Michael Collins
Critics are fretting way too much over Michael Collins, as they frequently do with historical films. Is it an accurate portrait or a glorification? Will it inflame the renewed Irish Troubles? No use picking nits about Michael Collins; it’s an unabashed romantic epic. The proof is in the casting: hunks Liam Neeson and Aidan Quinn, pretty woman Julia Roberts, and thinking-woman’s heart-throbs Alan Rickman (whose stock has risen since Sense and Sensibility) and Stephen Rea (The Crying Game).
Working from his own script, which took years to get produced, the acclaimed Irish director Neil Jordan uses very broad and movie-ish strokes to paint his portrait of the busy, eponymous hero. As played by Neeson, Michael Collins is a Dublin scrapper with soul — a terrorist who regrets the need for terrorism.

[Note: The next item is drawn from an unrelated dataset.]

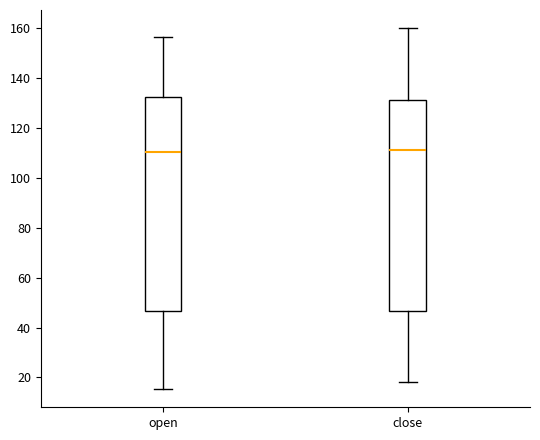

Reading left to right, transcribe this box plot: for each box, give where its median line is, the range the box spans, and where its two whiskers end, as read against the y-axis. The values are not printed on the chart, so give them approximately, as read against the axis.

open: median 110, box 46 to 132, whiskers 16 to 156
close: median 110, box 46 to 132, whiskers 18 to 160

In 1916, the British have the Irish under their thumbs, and Collins believes that the only way to escape the oppressors’ thumbs is to hack them off.
We get premonitions of the violent dissent to come when Collins clashes with Irish Republican Army president Eamon De Valera (Rickman), a canny and (Jordan suggests) murderously duplicitous politician. As Collins tires of bloodshed and seeks a peaceful compromise, De Valera harbors vengeful bloodlust beneath his dyspeptic demeanor. Michael Collins should be seen for Rickman’s performance alone; his best and spookiest moments are his most immobile — he’s like a cobra in repose.
That’s one of the movie’s two conflicts. The other is between Collins and his best friend, Harry Boland (Quinn), who are both madly in love with the gentle Kitty Kiernan (Roberts). Sometimes this love triangle is groanworthy, even if it did actually happen, and dramatically it leads nowhere. Neeson and Roberts strike few sparks together, perhaps because they were once an item in real life years ago.
Jordan isn’t good at conventional romance, anyway. He’s best known as a dark fantasist (The Crying Game, Interview with the Vampire, Mona Lisa, The Company of Wolves), and Michael Collins gives him some Third Man-esque intrigue to play with. When Collins meets a spy (Rea) in various dark places, the atmosphere is as saturnine and forbidding as you could hope for, and Jordan’s cinematographer Chris Menges works in bottomless shades of blue and gray. (No green in this Irish movie.) The director also stages violence — sudden, jolting — like a true pacifist.
The performers understand their function, which is to look great and be larger than life. Roberts’ accent falters a bit (as it did in Mary Reilly), but she commits herself, as if grateful for a high-prestige job. Quinn has a fine moment of quiet heartbreak when Kitty confesses her love for Collins. Neeson comes through with a full-bodied, full-throated performance, though you’d do well to forget that Collins was only 31 when he was murdered. Neeson, who looks his age (44), is playing a man in his twenties for much of the movie. Michael Collins is neither a history lesson nor great art; it lacks the complexity to be either one. What it offers is Jordan’s visual mood, carried on Neeson’s wide shoulders. You either relax into the voluptuous movieness of it or you don’t. I did, happily.